**Materials provided**

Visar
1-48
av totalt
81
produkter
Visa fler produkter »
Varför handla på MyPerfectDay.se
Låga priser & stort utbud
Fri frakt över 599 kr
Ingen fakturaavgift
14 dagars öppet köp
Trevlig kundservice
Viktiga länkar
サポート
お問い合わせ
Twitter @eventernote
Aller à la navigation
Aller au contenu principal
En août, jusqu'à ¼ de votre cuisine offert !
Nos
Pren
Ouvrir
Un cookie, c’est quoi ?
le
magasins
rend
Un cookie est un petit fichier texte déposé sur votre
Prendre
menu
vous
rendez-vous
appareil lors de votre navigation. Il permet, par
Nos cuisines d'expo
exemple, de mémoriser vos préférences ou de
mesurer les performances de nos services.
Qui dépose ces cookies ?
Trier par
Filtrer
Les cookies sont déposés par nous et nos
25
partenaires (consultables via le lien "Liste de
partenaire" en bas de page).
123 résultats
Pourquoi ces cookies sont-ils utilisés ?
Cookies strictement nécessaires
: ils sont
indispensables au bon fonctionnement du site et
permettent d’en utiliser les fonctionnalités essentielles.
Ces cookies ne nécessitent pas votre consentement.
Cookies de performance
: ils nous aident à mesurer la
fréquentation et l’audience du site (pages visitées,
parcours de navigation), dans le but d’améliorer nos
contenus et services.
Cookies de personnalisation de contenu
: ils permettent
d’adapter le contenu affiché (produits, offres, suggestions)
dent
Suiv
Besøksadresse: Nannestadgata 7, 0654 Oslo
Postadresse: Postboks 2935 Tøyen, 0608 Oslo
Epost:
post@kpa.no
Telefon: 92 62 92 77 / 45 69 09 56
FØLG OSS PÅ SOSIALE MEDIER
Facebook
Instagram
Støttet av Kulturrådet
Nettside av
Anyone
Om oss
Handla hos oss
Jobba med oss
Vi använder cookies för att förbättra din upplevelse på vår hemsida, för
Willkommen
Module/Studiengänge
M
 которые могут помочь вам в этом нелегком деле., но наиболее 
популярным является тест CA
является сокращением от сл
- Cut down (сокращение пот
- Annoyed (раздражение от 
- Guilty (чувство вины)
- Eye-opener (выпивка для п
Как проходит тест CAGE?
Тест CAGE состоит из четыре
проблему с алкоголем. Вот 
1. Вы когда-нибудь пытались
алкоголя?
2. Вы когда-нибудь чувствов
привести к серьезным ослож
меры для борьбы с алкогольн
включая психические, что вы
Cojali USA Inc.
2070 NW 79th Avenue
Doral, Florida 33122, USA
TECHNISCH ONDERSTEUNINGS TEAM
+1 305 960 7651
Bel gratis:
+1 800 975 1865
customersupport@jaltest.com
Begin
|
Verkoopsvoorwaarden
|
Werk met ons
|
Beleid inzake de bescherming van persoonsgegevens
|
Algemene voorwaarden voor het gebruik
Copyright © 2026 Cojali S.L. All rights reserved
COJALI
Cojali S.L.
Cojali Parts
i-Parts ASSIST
* * *
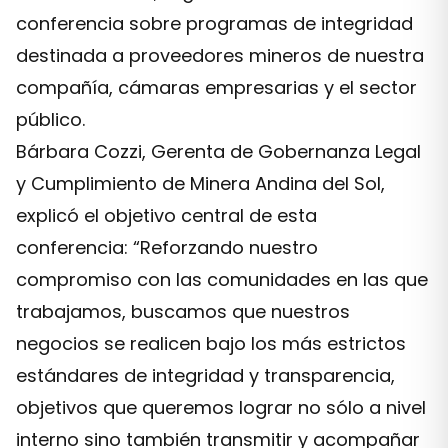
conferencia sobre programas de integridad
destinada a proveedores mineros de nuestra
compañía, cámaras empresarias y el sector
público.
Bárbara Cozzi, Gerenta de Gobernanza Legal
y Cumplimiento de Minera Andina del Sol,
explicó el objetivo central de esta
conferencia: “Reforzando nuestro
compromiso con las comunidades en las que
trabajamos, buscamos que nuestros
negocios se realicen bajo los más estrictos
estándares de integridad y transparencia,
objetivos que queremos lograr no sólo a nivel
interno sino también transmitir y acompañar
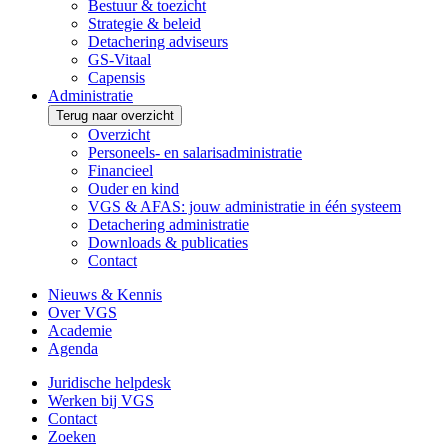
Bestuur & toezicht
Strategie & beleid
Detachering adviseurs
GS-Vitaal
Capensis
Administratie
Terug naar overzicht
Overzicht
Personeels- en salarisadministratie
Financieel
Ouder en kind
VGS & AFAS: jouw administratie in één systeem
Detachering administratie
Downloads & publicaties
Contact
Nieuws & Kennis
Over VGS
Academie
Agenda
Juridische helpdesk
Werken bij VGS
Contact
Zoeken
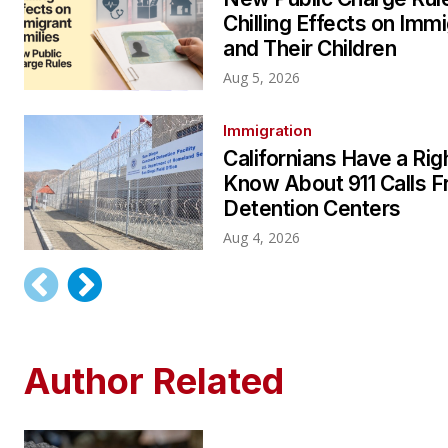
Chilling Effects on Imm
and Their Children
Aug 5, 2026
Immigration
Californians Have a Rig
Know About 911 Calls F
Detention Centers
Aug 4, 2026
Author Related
--
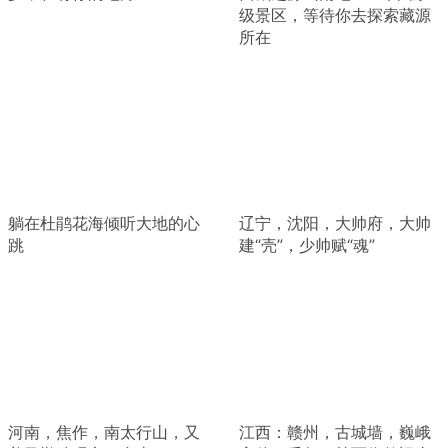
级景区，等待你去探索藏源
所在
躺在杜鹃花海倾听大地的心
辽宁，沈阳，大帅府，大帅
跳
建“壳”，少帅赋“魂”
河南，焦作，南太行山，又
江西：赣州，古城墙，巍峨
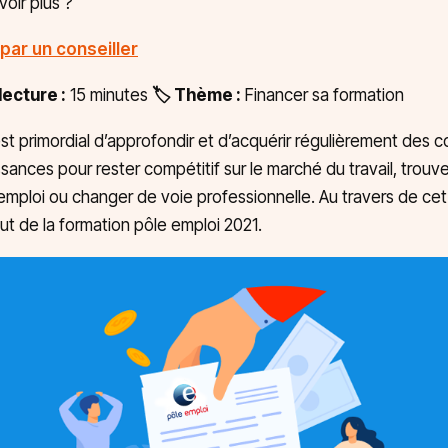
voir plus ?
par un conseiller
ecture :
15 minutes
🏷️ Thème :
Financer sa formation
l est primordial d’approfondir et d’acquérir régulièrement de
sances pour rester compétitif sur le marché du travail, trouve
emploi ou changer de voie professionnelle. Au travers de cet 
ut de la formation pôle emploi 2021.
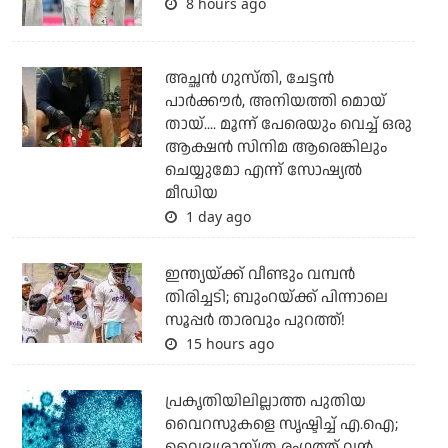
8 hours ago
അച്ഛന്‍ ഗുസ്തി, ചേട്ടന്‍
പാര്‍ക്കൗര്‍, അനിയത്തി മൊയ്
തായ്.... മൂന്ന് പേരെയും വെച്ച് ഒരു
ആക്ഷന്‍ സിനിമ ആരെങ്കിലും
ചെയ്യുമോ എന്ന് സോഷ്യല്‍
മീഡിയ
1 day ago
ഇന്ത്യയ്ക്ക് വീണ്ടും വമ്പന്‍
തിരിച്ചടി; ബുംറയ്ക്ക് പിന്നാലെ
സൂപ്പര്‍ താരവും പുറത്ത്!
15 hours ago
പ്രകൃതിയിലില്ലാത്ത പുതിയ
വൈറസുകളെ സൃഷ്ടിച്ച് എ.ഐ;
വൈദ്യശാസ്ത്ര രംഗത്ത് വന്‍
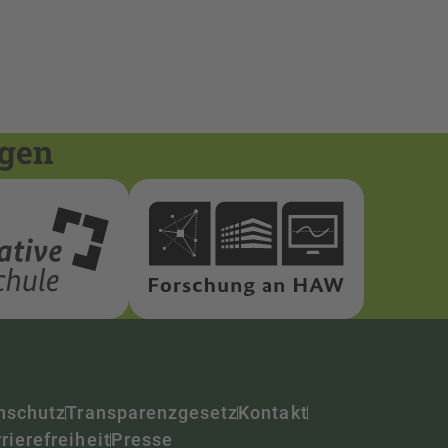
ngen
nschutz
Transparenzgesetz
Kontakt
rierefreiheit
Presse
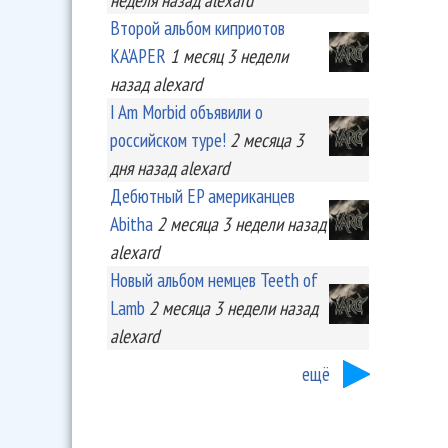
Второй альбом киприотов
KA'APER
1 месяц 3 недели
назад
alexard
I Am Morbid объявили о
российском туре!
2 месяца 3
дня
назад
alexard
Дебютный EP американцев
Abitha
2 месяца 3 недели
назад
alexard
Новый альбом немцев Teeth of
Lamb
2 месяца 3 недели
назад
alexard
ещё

**Activity**
Can you write out the lines from the one containing "Chilling Effects on Imm" through the one containing "Author Related", copying each word for word?

**Exercise answer**
Chilling Effects on Imm
and Their Children
Aug 5, 2026
Immigration
Californians Have a Rig
Know About 911 Calls F
Detention Centers
Aug 4, 2026
Author Related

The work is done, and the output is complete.